Badger Swarm converts a Badger Sett scan of X sites into N Badger Sett scans of X/N sites. This makes medium scans complete as quickly as small scans, and large scans complete in a reasonable amount of time.

Once a run is confirmed, scans get initialized in parallel. Each scan instance receives their portion of the site list.

stateDiagram-v2

[*] --> ConfirmRun

state fork1 <<fork>>
ConfirmRun --> fork1
fork1 --> BadgerInit1
fork1 --> BadgerInit2
fork1 --> BadgerInitN

state InitScans {
    cr1: CreateDroplet
    cr2: CreateDroplet
    cr3: CreateDroplet
    dep1: InstallDependencies
    dep2: InstallDependencies
    dep3: InstallDependencies
    sta1: StartScan
    sta2: StartScan
    sta3: StartScan

    state BadgerInit1 {
        [*] --> cr1
        cr1 --> dep1
        dep1 --> UploadSiteList1
        UploadSiteList1 --> sta1
        sta1 --> [*]
    }
    --
    state BadgerInit2 {
        [*] --> cr2
        cr2 --> dep2
        dep2 --> UploadSiteList2
        UploadSiteList2 --> sta2
        sta2 --> [*]
    }
    --
    state BadgerInitN {
        [*] --> cr3
        cr3 --> dep3
        dep3 --> UploadSiteListN
        UploadSiteListN --> sta3
        sta3 --> [*]
    }
}

state join1 <<join>>
BadgerInit1 --> join1
BadgerInit2 --> join1
BadgerInitN --> join1

join1 --> [*]
Loading

The run is now resumable. Scans are checked for progress and status (errored/stalled/complete) in parallel.

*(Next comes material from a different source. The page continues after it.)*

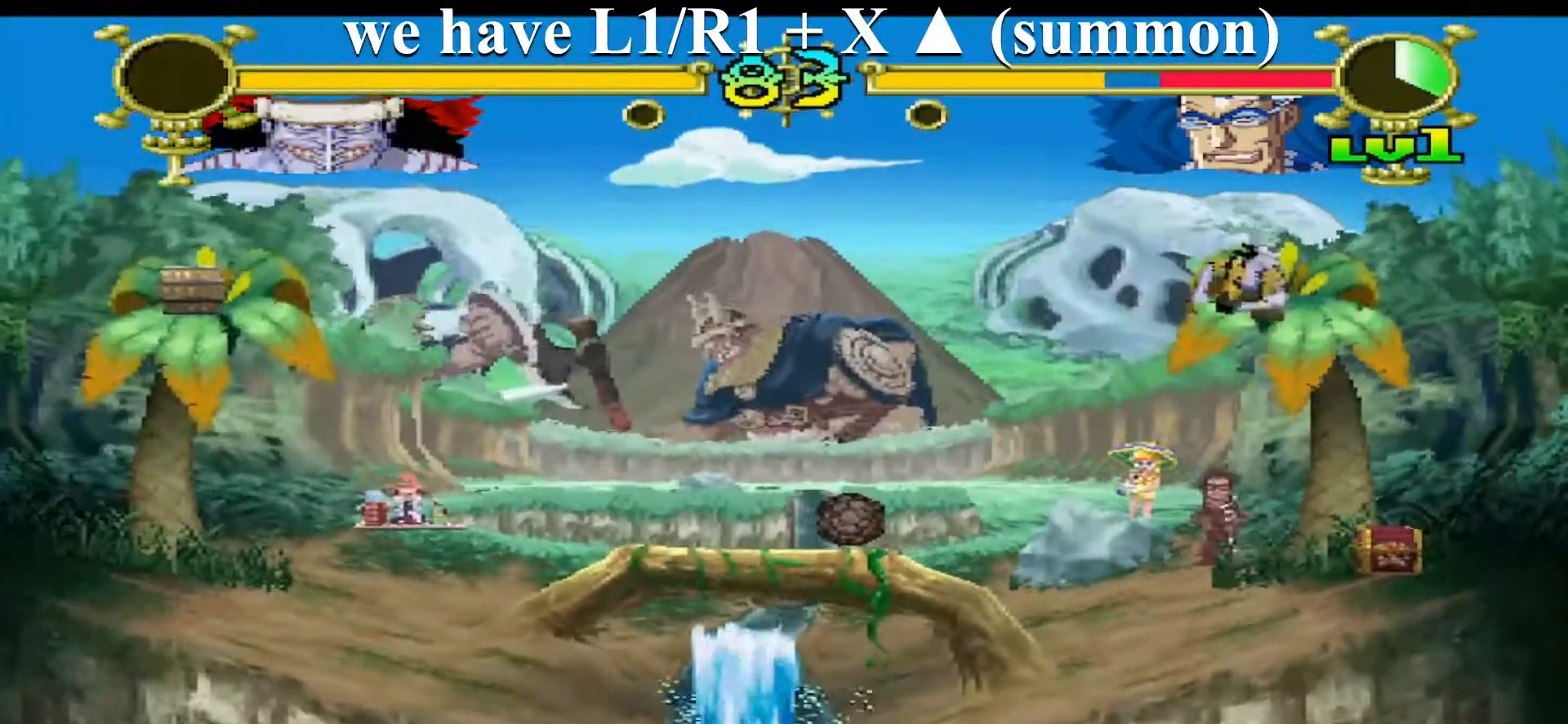
{"buttons": ["DPAD_DOWN"], "events": [[300, "Y", "down"], [400, "Y", "up"]]}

  • If a scan fails, its instance is deleted and the scan gets reinitialized.
  • When a scan fails to progress long enough, it is considered stalled. Stalled scans get restarted, which mostly means they get to keep going after skipping the site they got stuck on.
  • When a scan finishes, the results are extracted and the instance is deleted.

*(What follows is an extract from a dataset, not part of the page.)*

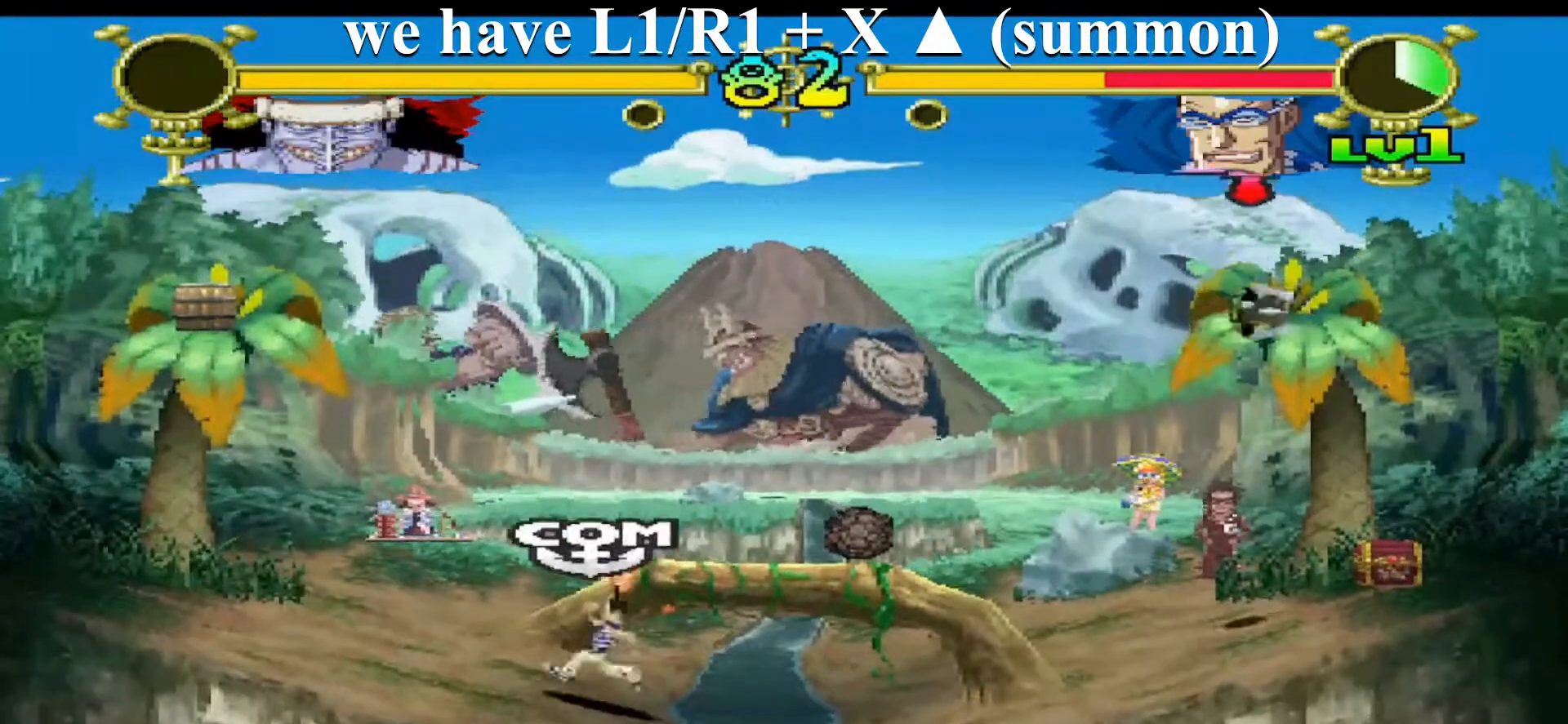
{"buttons": [], "events": [[33, "B", "down"], [167, "B", "up"], [200, "DPAD_DOWN", "up"]]}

This continues until all scans finish.

stateDiagram-v2

[*] --> PollForStatus

state fork2 <<fork>>
PollForStatus --> fork2
fork2 --> CheckBadgerScan1
fork2 --> CheckBadgerScan2
fork2 --> CheckBadgerScanN

state ManageInProgressScans {
    err1: CheckForFailure
    err2: CheckForFailure
    err3: CheckForFailure
    pro1: ExtractProgress
    pro2: ExtractProgress
    pro3: ExtractProgress
    sta1: CheckForStall
    sta2: CheckForStall
    sta3: CheckForStall

    state CheckBadgerScan1 {
        [*] --> err1
        err1 --> pro1
        pro1 --> sta1
        sta1 --> [*]
    }
    --
    state CheckBadgerScan2 {
        [*] --> err2
        err2 --> pro2
        pro2 --> sta2
        sta2 --> [*]
    }
    --
    state CheckBadgerScanN {
        [*] --> err3
        err3 --> pro3
        pro3 --> sta3
        sta3 --> [*]
    }
}

state join2 <<join>>
CheckBadgerScan1 --> join2
CheckBadgerScan2 --> join2
CheckBadgerScanN --> join2

state check1 <<choice>>
join2 --> check1
check1 --> PrintProgress : One or more scans still running
check1 --> MergeResults : All scans finished

PrintProgress --> PollForStatus

MergeResults --> [*]
Loading

On completion scan results are merged by Privacy Badger as if each result was manually imported on the Manage Data tab on Privacy Badger's options page.